Subvariant BA.2 vs. Omicron BA.1
BA.2 is previously known to spread quicker than BA.1, however it was unclear if the subvariant is better at avoiding immunizations. “The worry was that BA.2 would be even worse than BA.1,” says Laith Abu-Raddad, an infectious-diseases epidemiologist at Weill Cornell Medicine–Qatar in Doha and a co-author of the research, as cited by the scientific journal Nature. The paper has not yet been peer reviewed and is available on the preprint portal medRxiv.

How much protection do BA.2 vaccinations provide?
The researchers discovered that participants who got two doses of either the Pfizer–BioNTech or Moderna mRNA-based vaccines experienced several months of significant protection against symptomatic sickness induced by either BA.1 or BA.2. However, protection diminished to roughly 10% after just 4–6 months, implying that the immunizations avoided only 10% of the instances that would have occurred if all of the participants had been unvaccinated, according to the Nature report.

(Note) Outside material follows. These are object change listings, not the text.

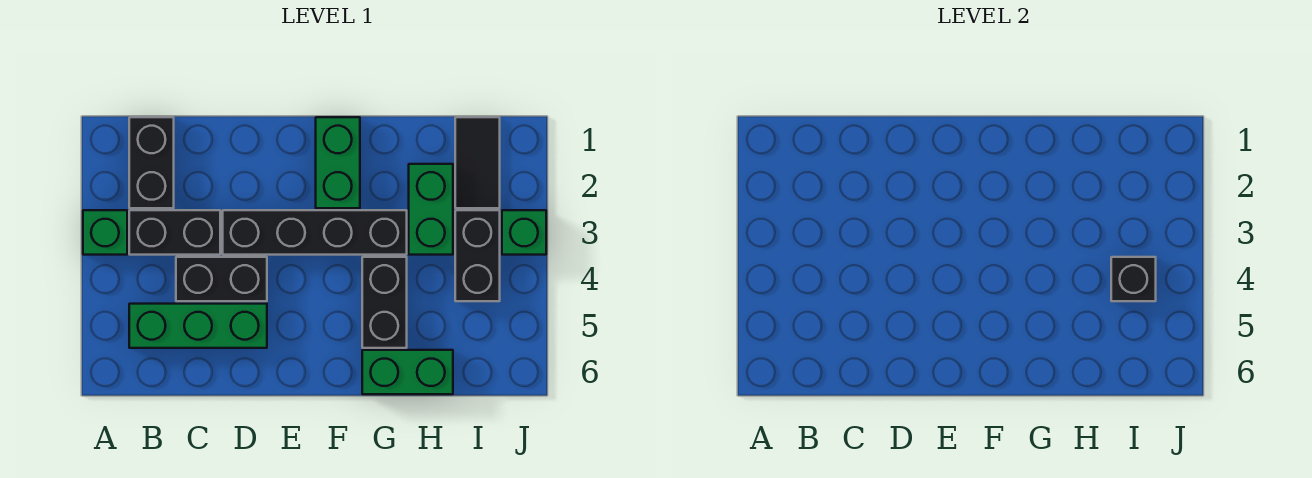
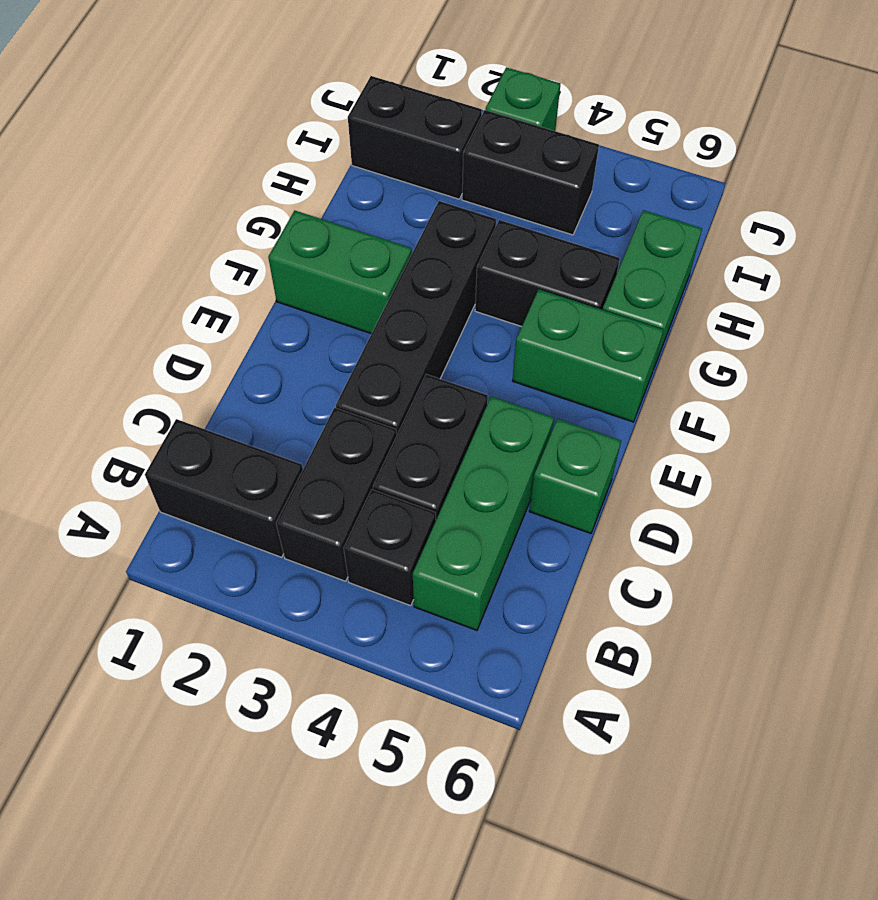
green 1x1 brick [83,210,127,255] -> green 1x1 brick moved to [529,419,621,533]
green 1x2 brick [409,164,453,255] -> green 1x2 brick moved to [513,289,664,422]
black 1x2 tile [455,117,500,208] -> black 1x2 brick [348,76,482,199]
black 1x1 brick [1111,257,1156,301] -> black 1x1 brick moved to [344,489,436,606]

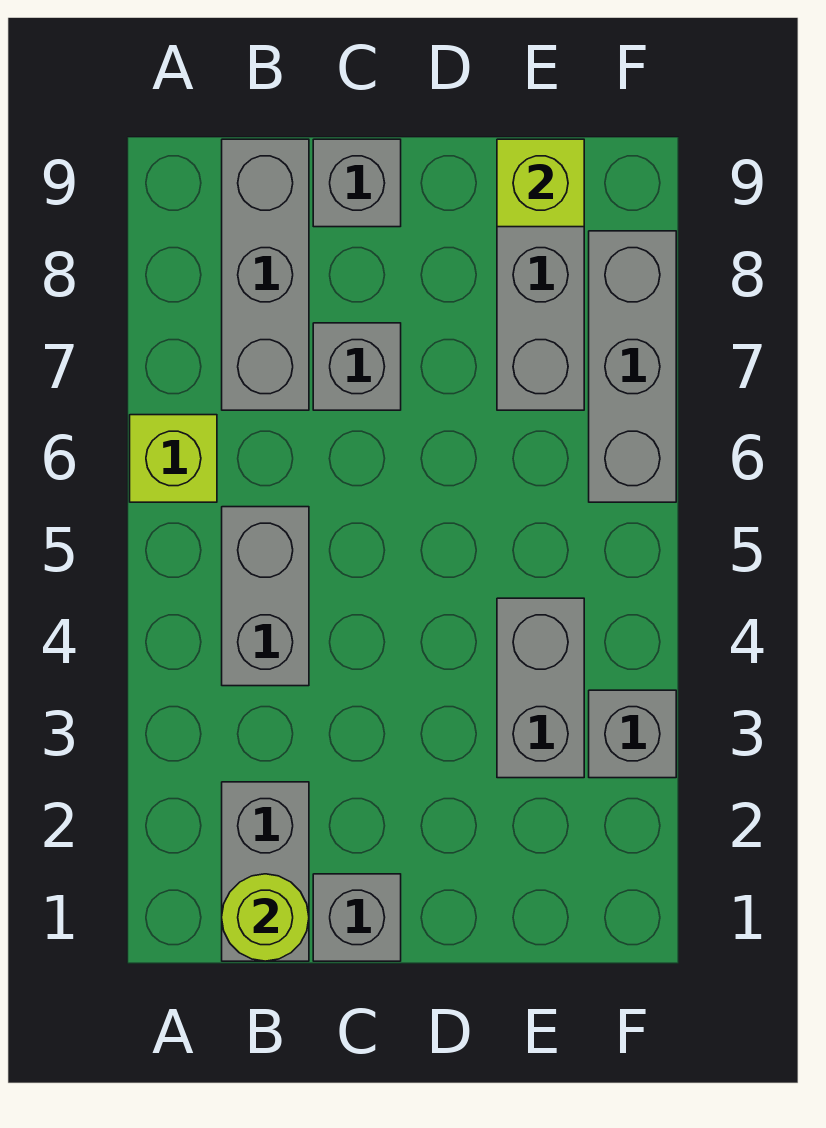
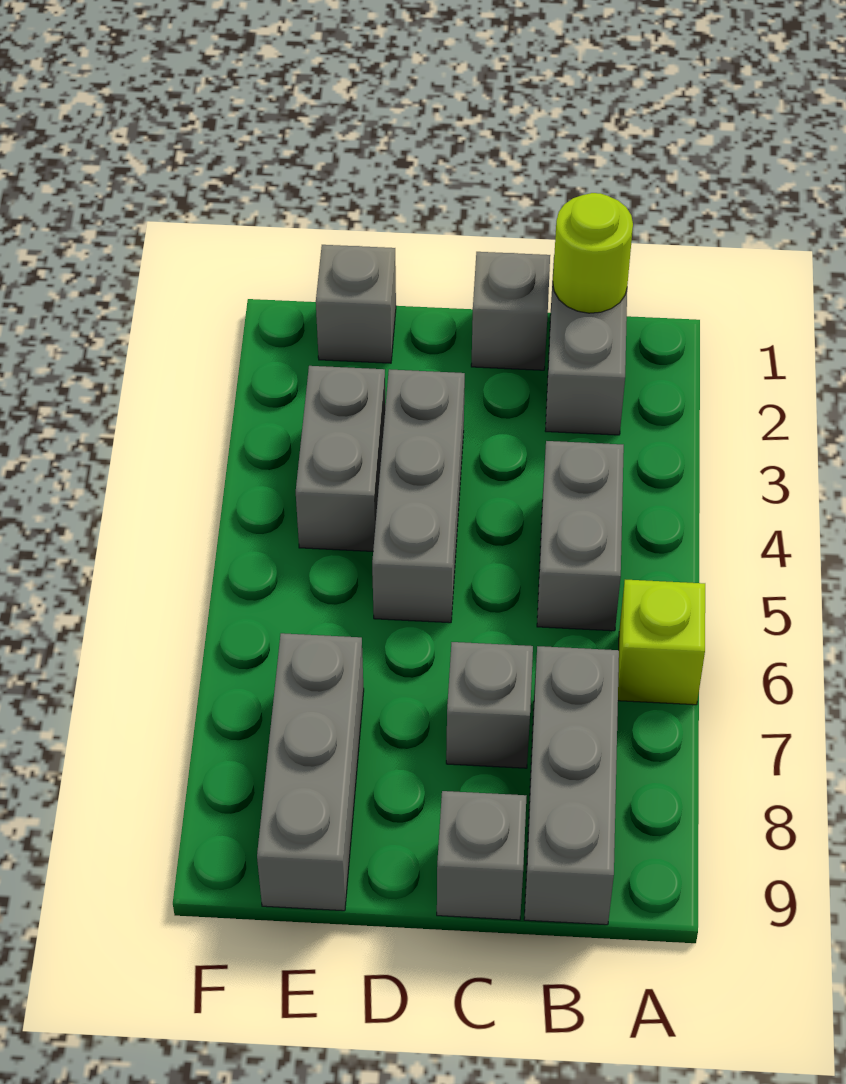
lime 1x1 brick [497,139,584,227] -> none
grey 1x1 brick [589,690,676,778] -> grey 1x1 brick moved to [316,245,396,363]
grey 1x3 brick [589,231,676,502] -> grey 1x3 brick moved to [372,369,465,623]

It went on to say that protection against BA.2 did not appear to fade any quicker than protection against BA.1, and that a booster injection restored protection against symptomatic infection by either subvariant to 30–60%. Surveillance data from the United Kingdom show a similar pattern: vaccination efficacy against symptomatic COVID-19 is less than 20% for both subvariants 25 weeks or more after a second dose, but improves to around 70% 2–4 weeks after a third dose.

According to Abu-Raddad, the findings give him optimism since vaccinations prevent many of the severe COVID-19 cases, even when administered in response to BA.2. “Given the challenges of evolution, the vaccinations are actually performing surprisingly effectively,” he added.